Exercise directions »
Set down the whole listing below exactly. The pictures stay out.

Provided data »
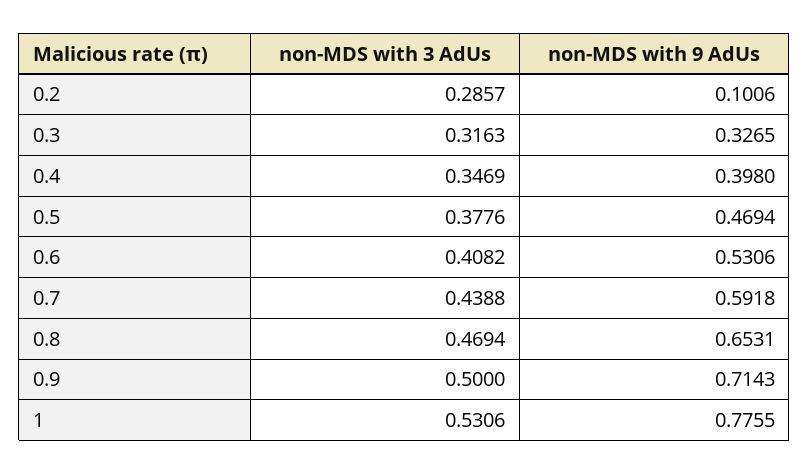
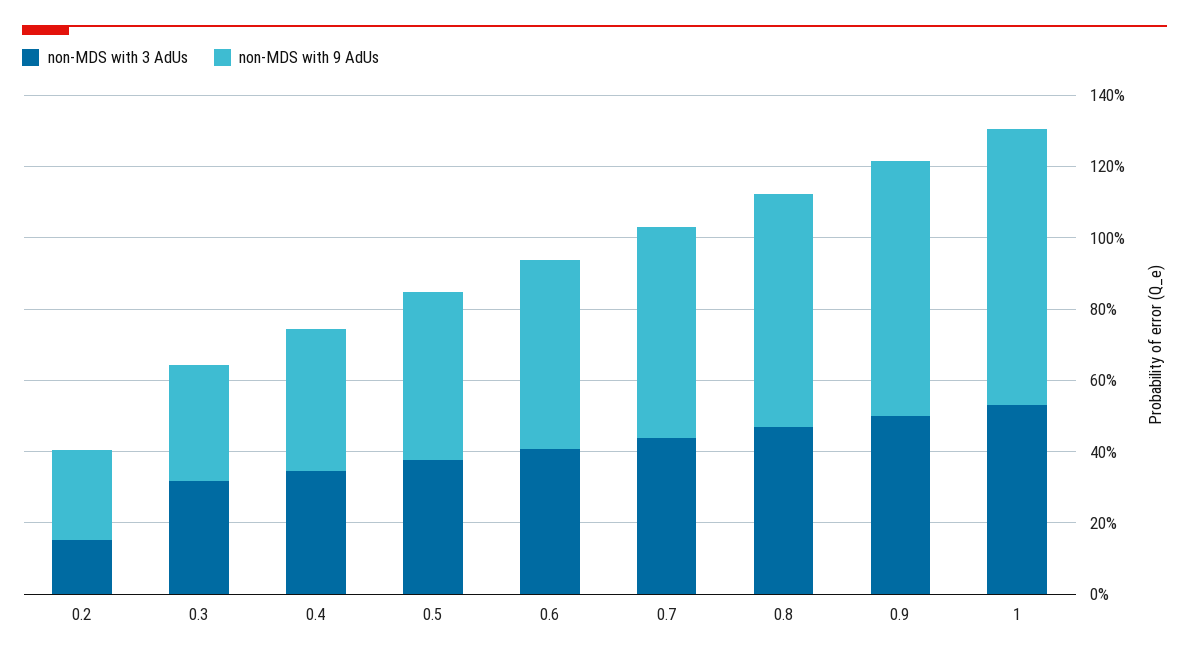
  {
    "non-MDS with 3 AdUs": {
-     "0.2": 0.2857,
+     "0.2": 0.15,
      "0.3": 0.3163,
      "0.4": 0.3469,
      "0.5": 0.3776,
      "0.6": 0.4082,
      "0.7": 0.4388,
      "0.8": 0.4694,
      "0.9": 0.5,
      "1": 0.5306
    },
    "non-MDS with 9 AdUs": {
-     "0.2": 0.1006,
+     "0.2": 0.25,
      "0.3": 0.3265,
      "0.4": 0.398,
      "0.5": 0.4694,
      "0.6": 0.5306,
      "0.7": 0.5918,
      "0.8": 0.6531,
      "0.9": 0.7143,
      "1": 0.7755
    }
  }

Result for this exercise »
  {
    "non-MDS with 3 AdUs": {
-     "0.2": 0.2857,
+     "0.2": 0.15,
      "0.3": 0.3163,
      "0.4": 0.3469,
      "0.5": 0.3776,
      "0.6": 0.4082,
      "0.7": 0.4388,
      "0.8": 0.4694,
      "0.9": 0.5,
      "1": 0.5306
    },
    "non-MDS with 9 AdUs": {
-     "0.2": 0.1006,
+     "0.2": 0.25,
      "0.3": 0.3265,
      "0.4": 0.398,
      "0.5": 0.4694,
      "0.6": 0.5306,
      "0.7": 0.5918,
      "0.8": 0.6531,
      "0.9": 0.7143,
      "1": 0.7755
    }
  }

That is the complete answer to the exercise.